God answered me with a cool breeze, and then a burst of fans flickering on one by one. It was nearly 1 a.m., the power and His Power were surrounding me, and in His grace He granted me deep sleep. I woke up on Monday remembering my Sunday, my tough Sunday. Desperate. And the Lord asked me, “What are you desperate for at home?” “Me?” “Your kids? Your husband? Your alone time to spend on hobbies? Your kids to have a great school?”
There are so many distractions in America that lead me to think I can control any situation. ”I don’t really need God” is what my heart says when I take control. In the DR, I needed God to turn the power on. I couldn’t call the electric company, set up an appointment, and have them fix the situation. Being back in America, I can easily put myself in situations where I don’t need to feel desperate for Him, and I’m left to ponder how I can be desperate for Him, fight for the longing of Him. I don’t want to do anything on my own strength!

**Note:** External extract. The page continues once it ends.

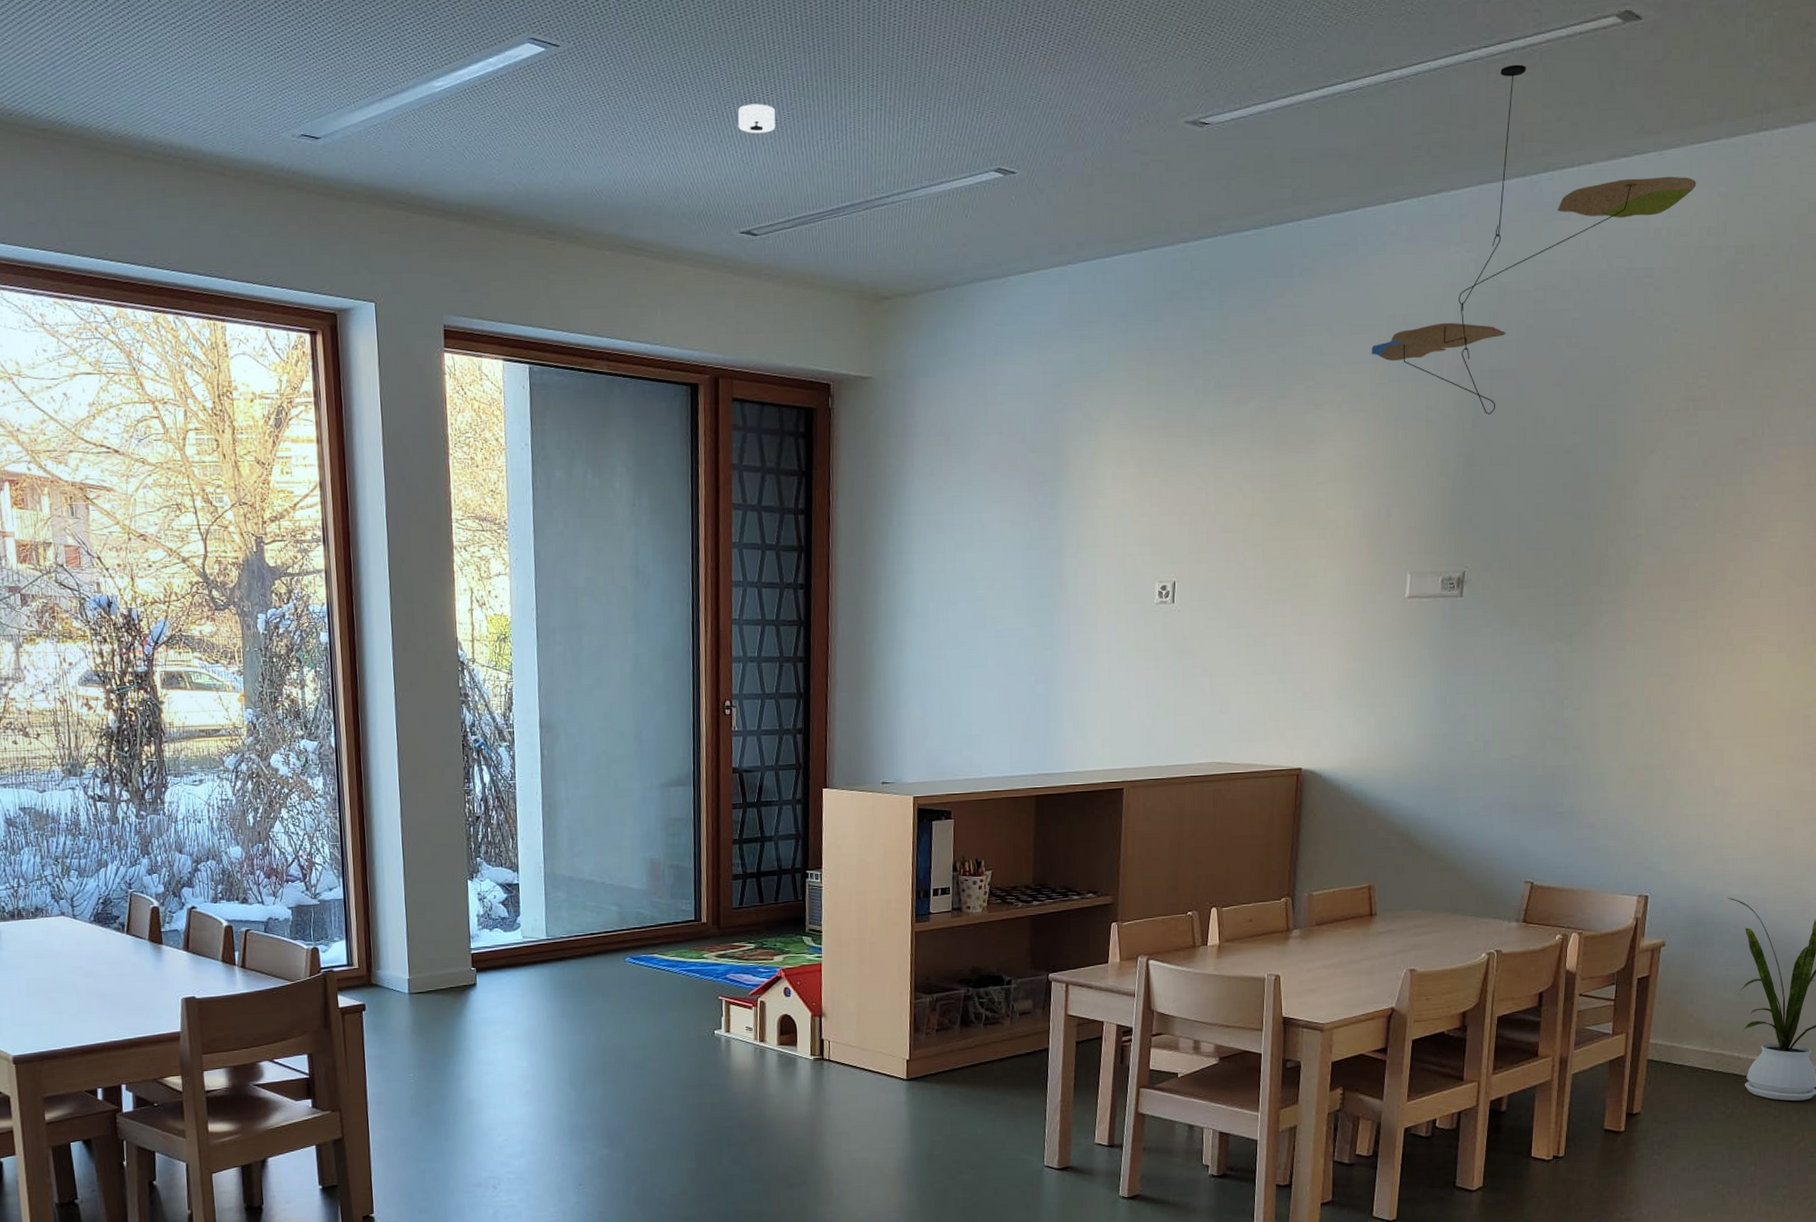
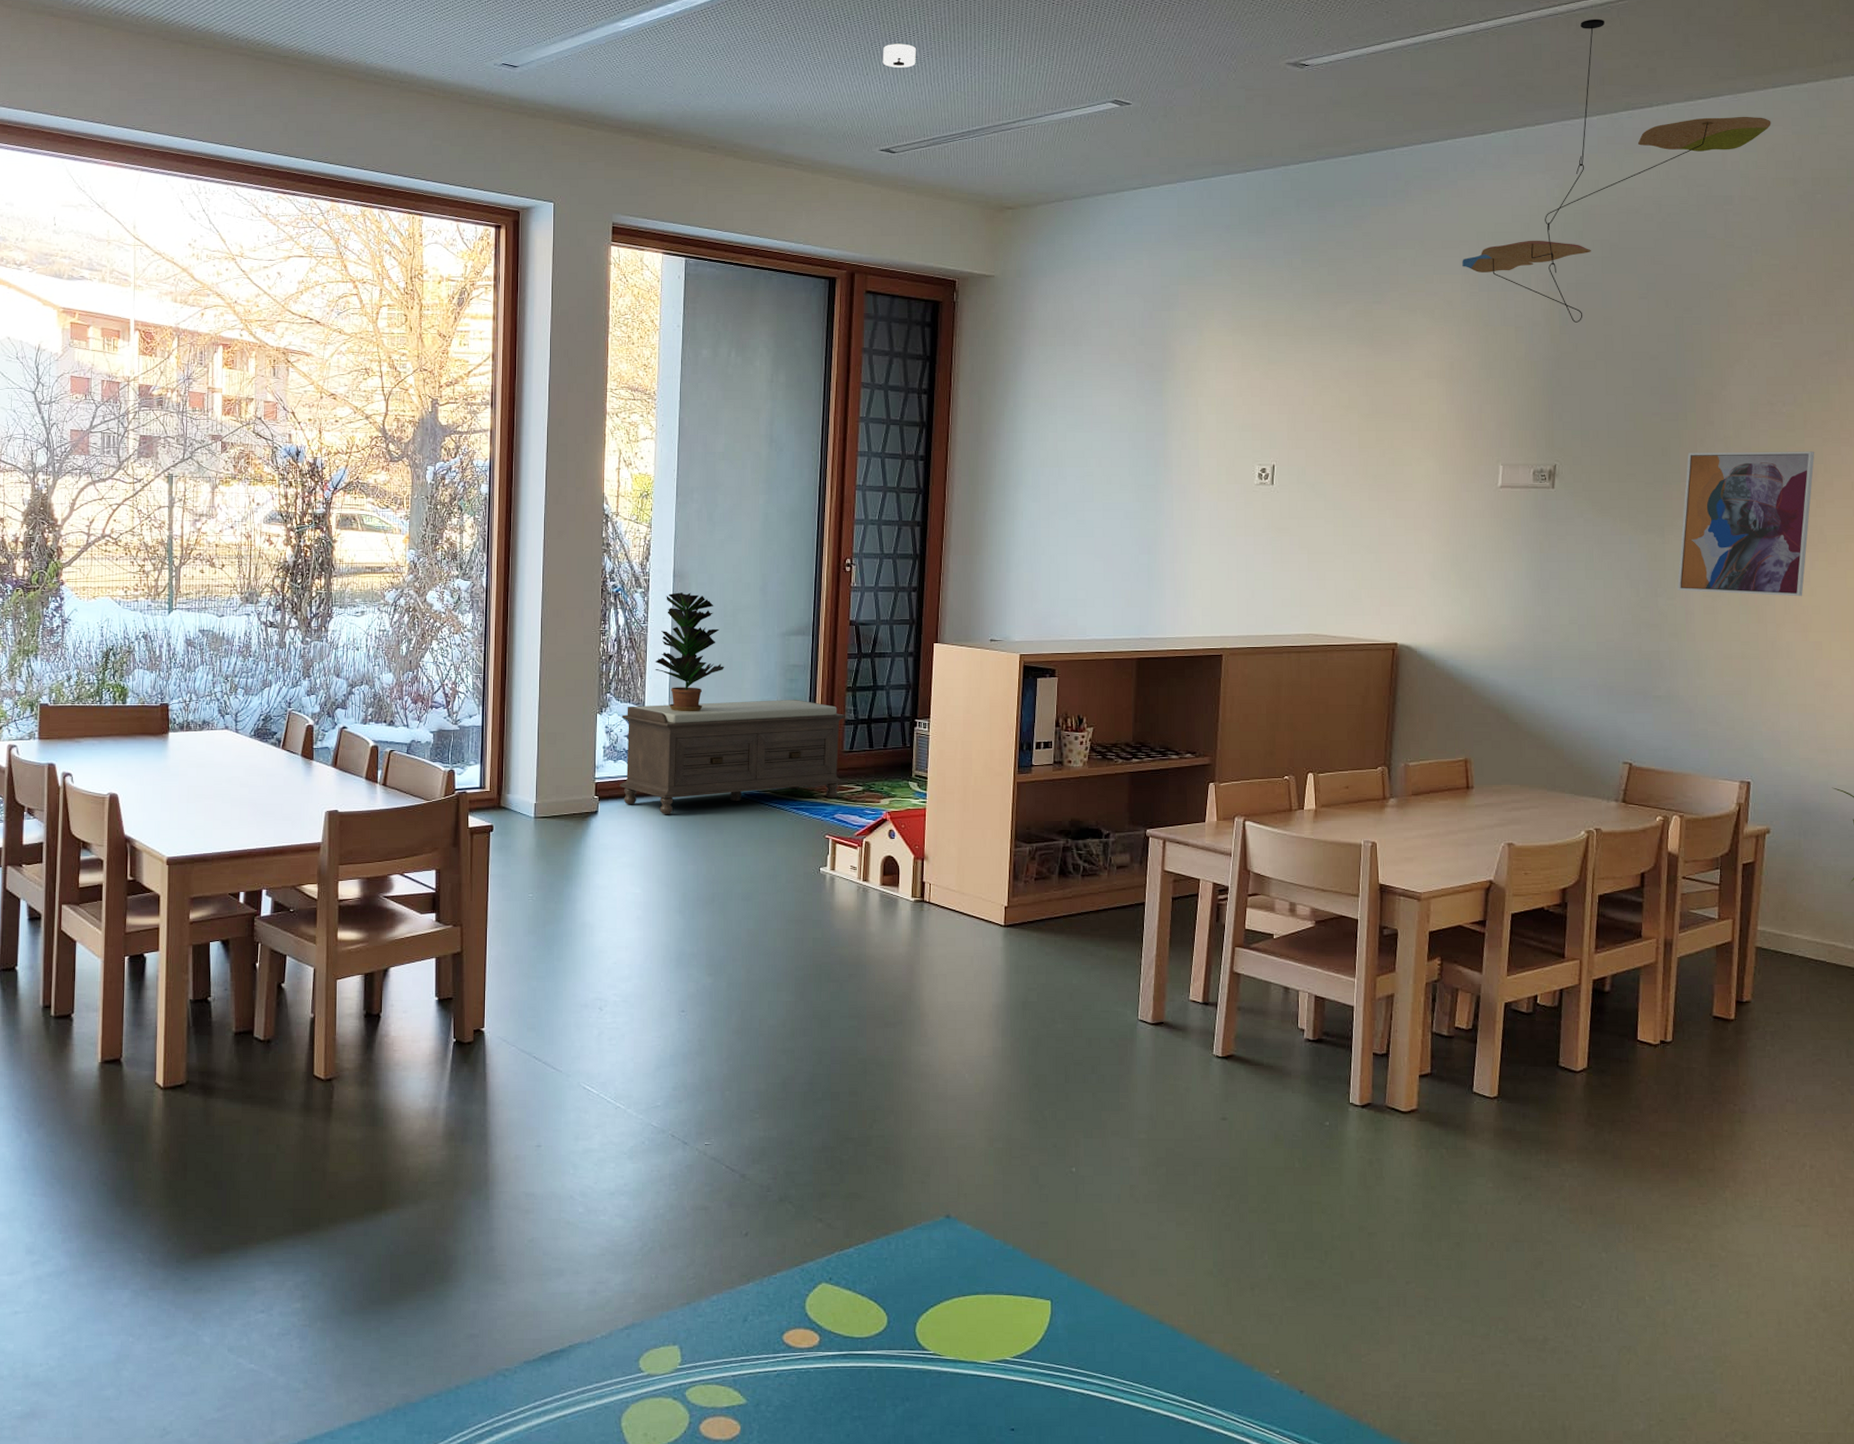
bench: none [495,854,734,983] -> present [620,699,846,814]
potted plant: none [526,744,602,874] -> present [655,592,725,712]
wall art: none [1583,548,1726,703] -> present [1677,451,1815,597]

What comes to my mind right now is putting my kids in public school. Has the Lord blessed us every step of the way thus far having been there for 4 years now? Yes! Thank you Jesus! Does that mean this year will look like the last ones? No. My prayer is that I feel desperate for Him this school year with all three of mine at Manor Elementary. Now THAT is a scary thing to pray!
1As a deer pants for flowing streams,
so pants my soul for you, O God.
2 My soul thirsts for God,
for the living God.
When shall I come and appear before God?